Ground-level ozone in much of Europe and North America has decreased over the last 15 years, but is on the rise in parts of East Asia, a major study published this week has claimed.
The research, led by Dr Zoё Fleming from NCAS (based at the University of Leicester) and Professor Ruth Doherty from the University of Edinburgh, has analysed ground-level ozone data from over 4,800 monitoring stations in urban and non-urban areas worldwide.
Ozone is formed in the atmosphere from emissions of pollutants such as nitrogen oxides from vehicles, organic compounds from solvent use, and methane from agriculture.
Once formed, ozone can stay in the atmosphere for weeks and travel long distances from emission sources, across countries and continents. When it reaches ground-level ozone can cause significant harm to human health.
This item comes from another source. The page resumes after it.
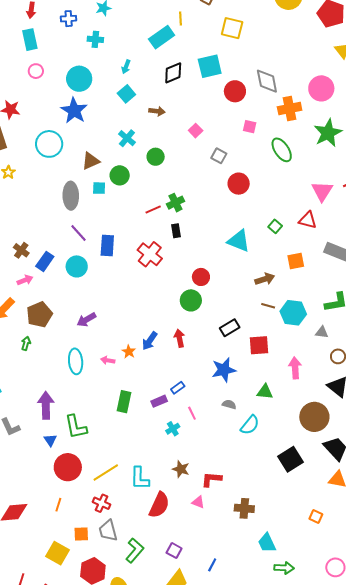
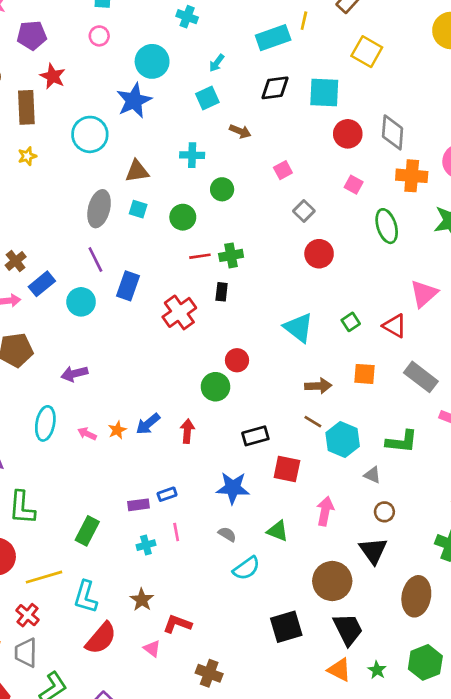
cyan cross: (127, 138) -> (192, 155), turned 36
green circle: (120, 175) -> (183, 217), moved
green rectangle: (124, 402) -> (87, 531), moved

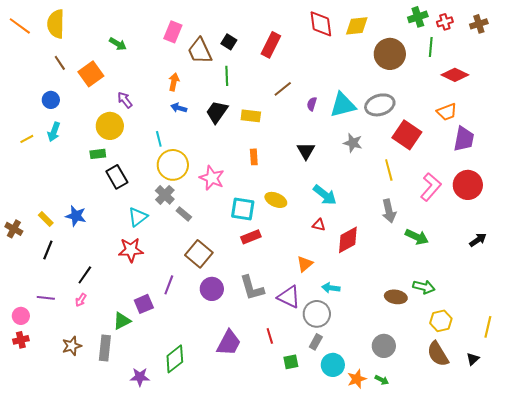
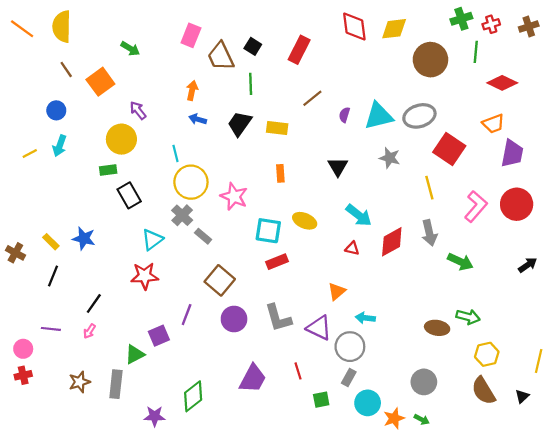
red diamond: (348, 240) -> (392, 242), moved

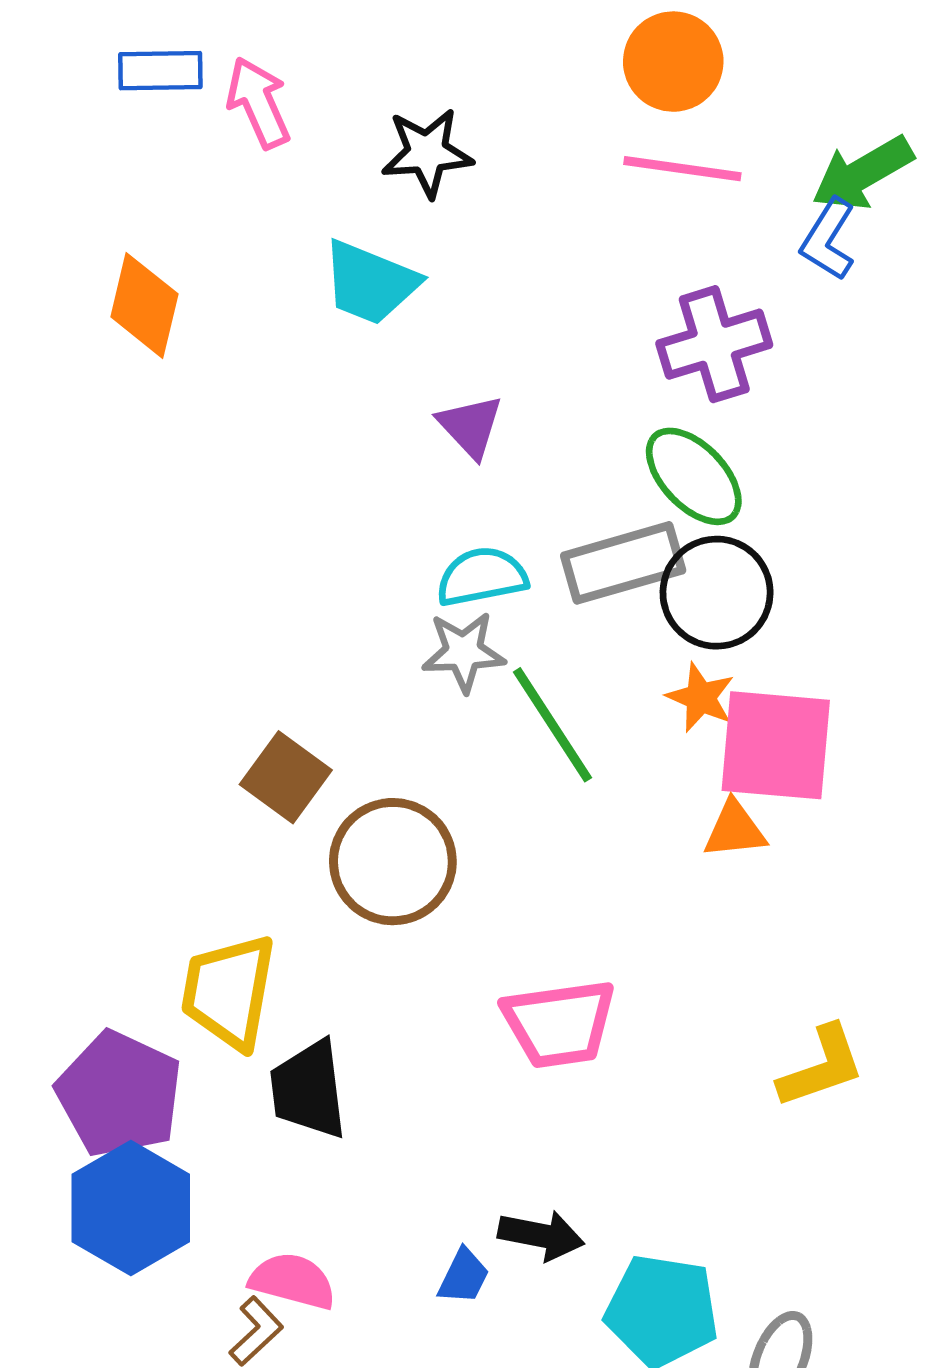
The study’s findings will contribute to the Tropospheric Ozone Assessment Report (TOAR), an international effort to improve scientific understanding of ozone’s global distribution and trends.
Dr Zoё Fleming, said: “TOAR is the most ambitious project to date to assess global ozone levels at the surface of the Earth, helping us to better understand potential human health impacts.
“Despite improvements in air pollution emissions in Europe and North America, ozone levels that are harmful to human health are still a cause for concern across the world and ozone is rising in East Asia.
“There is an increasing awareness of the issues of human health from poor air quality and making such a database freely available and disseminating the results from the study will inform the public on the health implications of ozone.”
Institutes involved in the ozone level analysis included the Institute for Advanced Sustainability Studies (IASS) and Forschungszentrum Jülich in Germany, the Universities of Colorado, North Carolina-Chapel-Hill, and Maryland as well as A.S.L. and Associates in the US, the Stockholm Environment institute in the UK, INERIS in France, the Chinese Academy of Meteorological Sciences and Chinese Academy of Science in China, NILU in Norway, Chalmers University in Sweden and the University of Witwatersrand in South Africa.
The research was funded by the International Global Atmospheric Chemistry project (IGAC), the World Meteorological Organization (WMO), the National Oceanic and Atmospheric Administration (NOAA) and Forschungszentrum Jülich.
Studies have linked exposure to ground-level ozone to conditions such as lung inflammation, decreased lung function and an increase in asthma attacks.
Research published in summer 2017 by the Unversity of York’s Stockholm Environment Institute suggested that as many as 1 million premature deaths every year can be linked to air pollution (see airqualitynews.com story).